If you’re interested in the financial markets, you’re probably aware of the excellent performance the NASDAQ, SPX and DJI have seen along with several of the stocks in these leading indexes. It’s highly likely this surge has caught the attention of many younger investors looking for a place to generate gains. Here is a list of five stocks young people love to invest in, which you may want to analyze.
Amazon – AMZN
For several years, CEO Jeff Bezos continued to invest in Amazon’s infrastructure, building out warehouses and creating a logistical system that can be used to speed up the efficiency of package delivery to millions of its customers. This investment is finally paying off as Amazon has recently touched an all-time high near $3300. In 2019, the company surpassed Walmart as the world’s largest retailer, which has helped boost its revenues. With much of its infrastructure in place, the company should continue to dominate in its space.
Square – SQ
Square is another company with a roaring stock price in 2020. It provides point-of-sale and payment solutions throughout the world. Many of today’s younger investors utilize online apps to complete their financial transactions. Square offers a software app in this area known as Cash App, which has become a popular way to access the financial system and allow users to spend, store and send money. As one of the leaders in this industry, it has the edge required to dominate competitors that should keep the stock price trending higher.
Dropbox – DBX
Young people are familiar with tech stocks and like to invest in them due to their ability to escalate higher in price quickly. Dropbox is a tech company that is well-positioned in its industry to move higher in the future. While it’s not a tech giant, it’s used in about 180 countries as a top global collaboration platform. At the end of the first quarter in 2020, the company had over 600 million registered users. Businesses should continue to use this company’s service as a solution for storing documents in the cloud where they can share or back them up.
Tesla – TSLA
Elon Musk has proved several naysayers wrong in the electric car industry who thought he couldn’t mass-produce and sell an electric car to customers efficiently. Tesla has come out with four different models since its inception with price points for both budget-minded and performance-driven buyers. However, the real hidden gem with this company is its innovative battery technology. Tesla is also involved in the solar power industry, making Tesla more of an energy company than just an automobile seller.

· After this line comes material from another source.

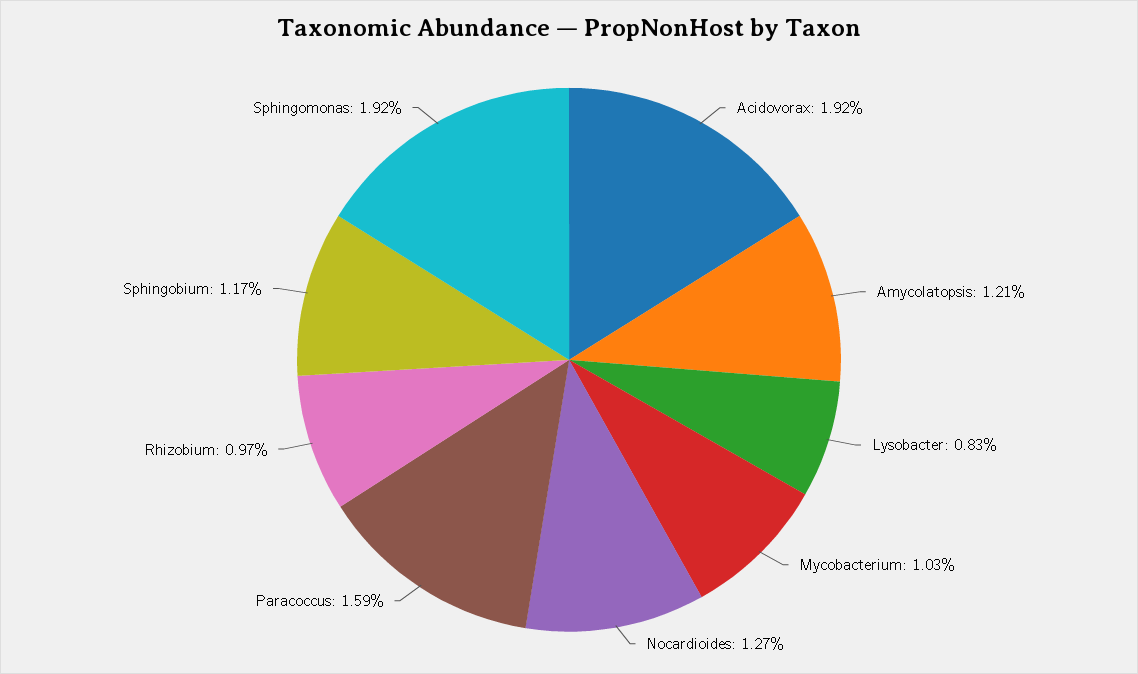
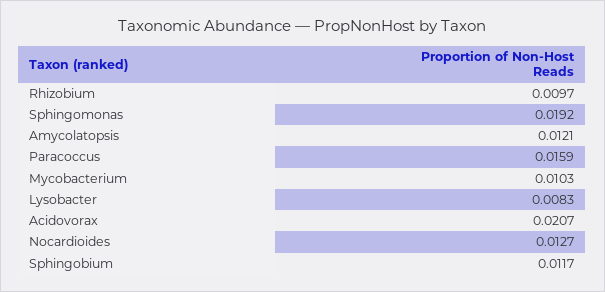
Acidovorax: 0.0192 -> 0.0207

Postmates is a company offering food delivery service in the United States. It’s preparing to distribute shares soon by participating in an IPO. When Postmates stock becomes tradable, it may provide an opportunity to take advantage of its growth. According to experts at Money Morning, “Postmates has become one of the most popular delivery apps, with a huge valuation of $2.4 billion.” Its delivery fee is on the inexpensive side, ranging between $.99 and $3.99. This makes their service an attractive option with individuals who want to experience the convenience of having food delivered.
When investing young, Shah Gilani, an expert from Money Morning suggests, “Those “too big to fail” type companies. Companies that are too important to the economy, and consumers in their space. Now, the way to manage your risk is not buying in all at once. Find the companies that are going to come back bigger and better than ever. Apply some of your capital there, maybe 20%. Don’t worry about them going up, you have plenty of time to buy into them. And if they go down once you’ve bought in, you can buy more at a bigger discount.”Finding and investing in companies that continue to grow their businesses and revenues can help you utilize stocks with higher valuation potential. Investing in one or more of these picks may provide this opportunity.